The entries that follow need to be reproduced exactly, minus any images.

---

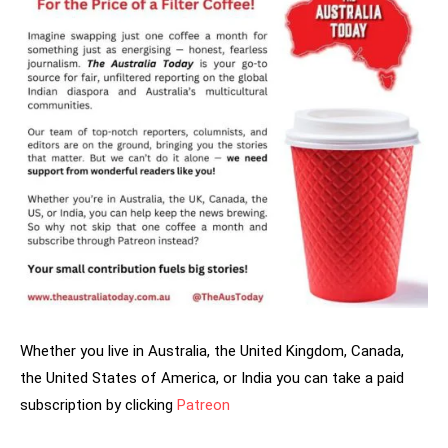
Whether you live in Australia, the United Kingdom, Canada,
the United States of America, or India you can take a paid
subscription by clicking
Patreon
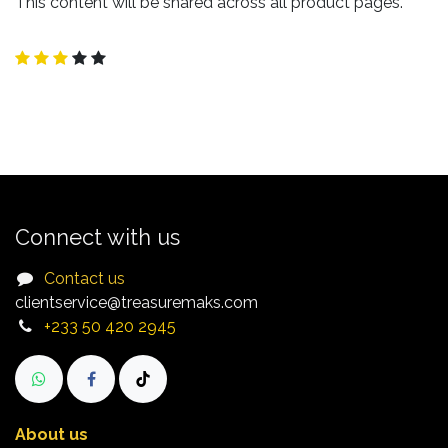
This content will be shared across all product pages.
Connect with us
Contact us
clientservice@treasuremaks.com
+233 50 420 2945​
About us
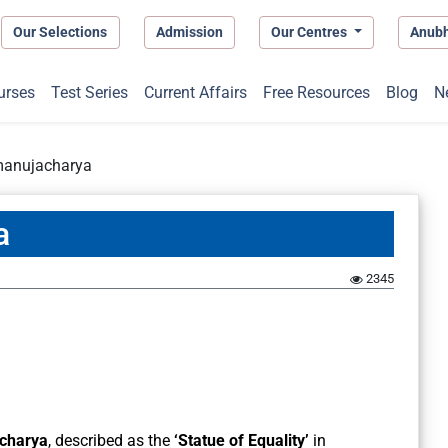
Our Selections
Admission
Our Centres
Anub
urses
Test Series
Current Affairs
Free Resources
Blog
N
manujacharya
a
2345
charya
, described as the
‘Statue of Equality’
in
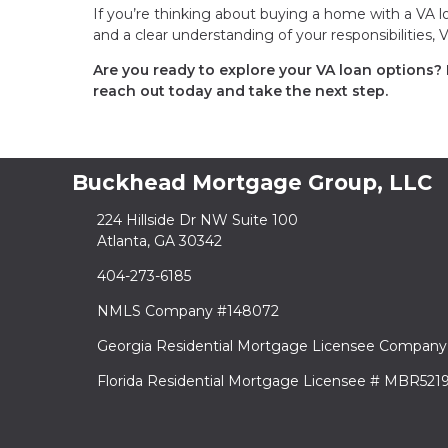
If you’re thinking about buying a home with a VA lo
and a clear understanding of your responsibilities,
Are you ready to explore your VA loan options?
reach out today and take the next step.
Buckhead Mortgage Group, LLC
224 Hillside Dr NW Suite 100
Atlanta, GA 30342
404-273-6185
NMLS Company #148072
Georgia Residential Mortgage Licensee Company
Florida Residential Mortgage Licensee # MBR521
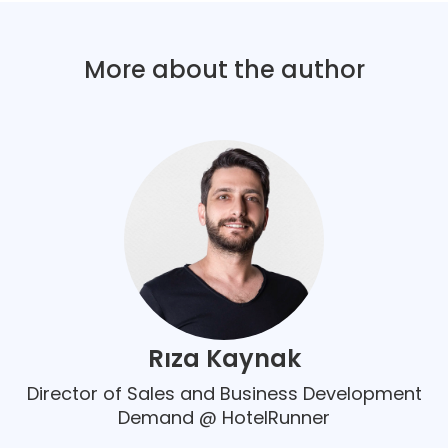
More about the author
Rıza Kaynak
Director of Sales and Business Development
Demand @ HotelRunner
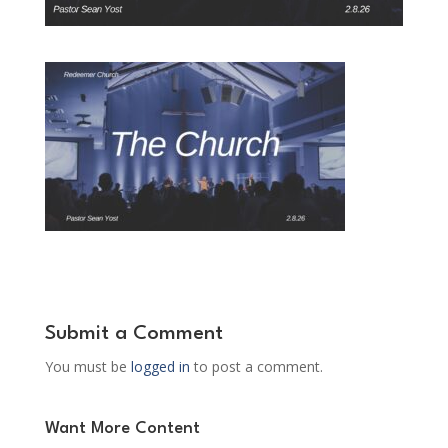
Submit a Comment
You must be
logged in
to post a comment.
Want More Content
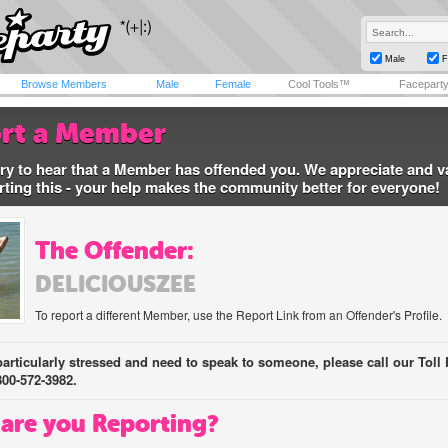
Male
F
Browse Members
Male
Female
Cool Tools™
Facepart
rt a Member
ry to hear that a Member has offended you. We appreciate and v
rting this - your help makes the community better for everyone!
The Offender:
DELICIOUSZEE
To report a different Member, use the Report Link from an Offender's Profile.
 particularly stressed and need to speak to someone, please call our Toll 
800-572-3982.
are you Reporting?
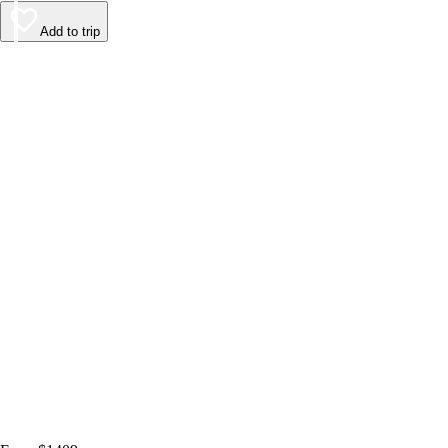
Add to trip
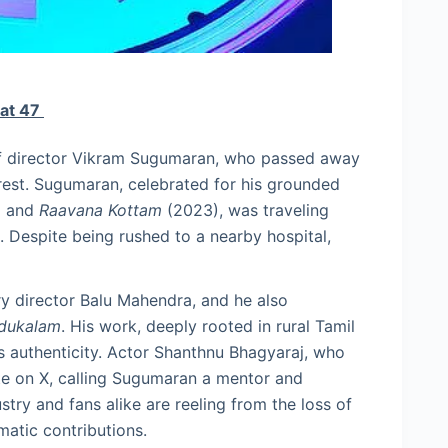
 at 47
 of director Vikram Sugumaran, who passed away
rrest. Sugumaran, celebrated for his grounded
) and
Raavana Kottam
(2023), was traveling
 Despite being rushed to a nearby hospital,
y director Balu Mahendra, and he also
dukalam
. His work, deeply rooted in rural Tamil
ts authenticity. Actor Shanthnu Bhagyaraj, who
ute on X, calling Sugumaran a mentor and
stry and fans alike are reeling from the loss of
matic contributions.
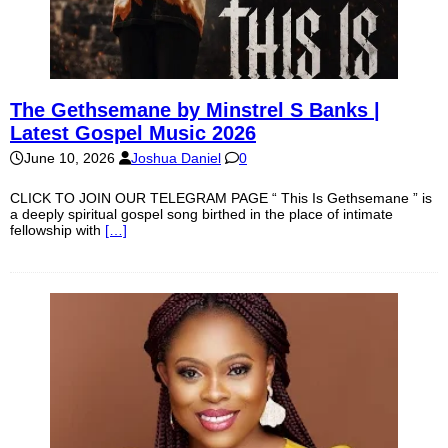
The Gethsemane by Minstrel S Banks |
Latest Gospel Music 2026
June 10, 2026
Joshua Daniel
0
CLICK TO JOIN OUR TELEGRAM PAGE “ This Is Gethsemane ” is
a deeply spiritual gospel song birthed in the place of intimate
fellowship with
[…]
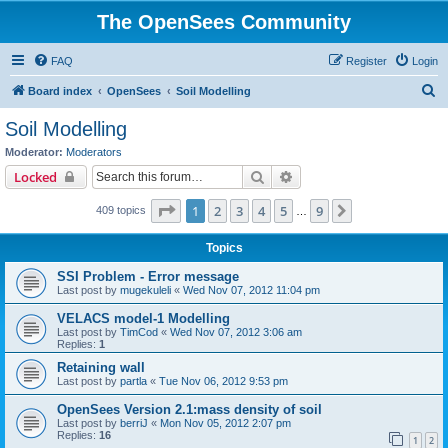
The OpenSees Community
FAQ
Register
Login
S
Board index
OpenSees
Soil Modelling
e
Soil Modelling
a
Moderator:
Moderators
r
Search
Advanced search
Locked
c
Page
1
of
9
1
2
3
4
5
9
Next
409 topics
h
…
Topics
SSI Problem - Error message
Last post by
mugekuleli
«
Wed Nov 07, 2012 11:04 pm
VELACS model-1 Modelling
Last post by
TimCod
«
Wed Nov 07, 2012 3:06 am
Replies:
1
Retaining wall
Last post by
partla
«
Tue Nov 06, 2012 9:53 pm
OpenSees Version 2.1:mass density of soil
Last post by
berriJ
«
Mon Nov 05, 2012 2:07 pm
Replies:
16
1
2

---

• SOLVED EXERCISE:
Whether you live in Australia, the United Kingdom, Canada,
the United States of America, or India you can take a paid
subscription by clicking
Patreon
This content will be shared across all product pages.
Connect with us
Contact us
clientservice@treasuremaks.com
+233 50 420 2945​
About us
Our Selections
Admission
Our Centres
Anub
urses
Test Series
Current Affairs
Free Resources
Blog
N
manujacharya
a
2345
charya
, described as the
‘Statue of Equality’
in
If you’re thinking about buying a home with a VA lo
and a clear understanding of your responsibilities,
Are you ready to explore your VA loan options?
reach out today and take the next step.
Buckhead Mortgage Group, LLC
224 Hillside Dr NW Suite 100
Atlanta, GA 30342
404-273-6185
NMLS Company #148072
Georgia Residential Mortgage Licensee Company
Florida Residential Mortgage Licensee # MBR521
More about the author
Rıza Kaynak
Director of Sales and Business Development
Demand @ HotelRunner
Submit a Comment
You must be
logged in
to post a comment.
Want More Content
Male
F
Browse Members
Male
Female
Cool Tools™
Facepart
rt a Member
ry to hear that a Member has offended you. We appreciate and v
rting this - your help makes the community better for everyone!
The Offender:
DELICIOUSZEE
To report a different Member, use the Report Link from an Offender's Profile.
 particularly stressed and need to speak to someone, please call our Toll 
800-572-3982.
are you Reporting?
Add to trip
 at 47
 of director Vikram Sugumaran, who passed away
rrest. Sugumaran, celebrated for his grounded
) and
Raavana Kottam
(2023), was traveling
 Despite being rushed to a nearby hospital,
y director Balu Mahendra, and he also
dukalam
. His work, deeply rooted in rural Tamil
ts authenticity. Actor Shanthnu Bhagyaraj, who
ute on X, calling Sugumaran a mentor and
stry and fans alike are reeling from the loss of
matic contributions.
The Gethsemane by Minstrel S Banks |
Latest Gospel Music 2026
June 10, 2026
Joshua Daniel
0
CLICK TO JOIN OUR TELEGRAM PAGE “ This Is Gethsemane ” is
a deeply spiritual gospel song birthed in the place of intimate
fellowship with
[…]
The OpenSees Community
FAQ
Register
Login
S
Board index
OpenSees
Soil Modelling
e
Soil Modelling
a
Moderator:
Moderators
r
Search
Advanced search
Locked
c
Page
1
of
9
1
2
3
4
5
9
Next
409 topics
h
…
Topics
SSI Problem - Error message
Last post by
mugekuleli
«
Wed Nov 07, 2012 11:04 pm
VELACS model-1 Modelling
Last post by
TimCod
«
Wed Nov 07, 2012 3:06 am
Replies:
1
Retaining wall
Last post by
partla
«
Tue Nov 06, 2012 9:53 pm
OpenSees Version 2.1:mass density of soil
Last post by
berriJ
«
Mon Nov 05, 2012 2:07 pm
Replies:
16
1
2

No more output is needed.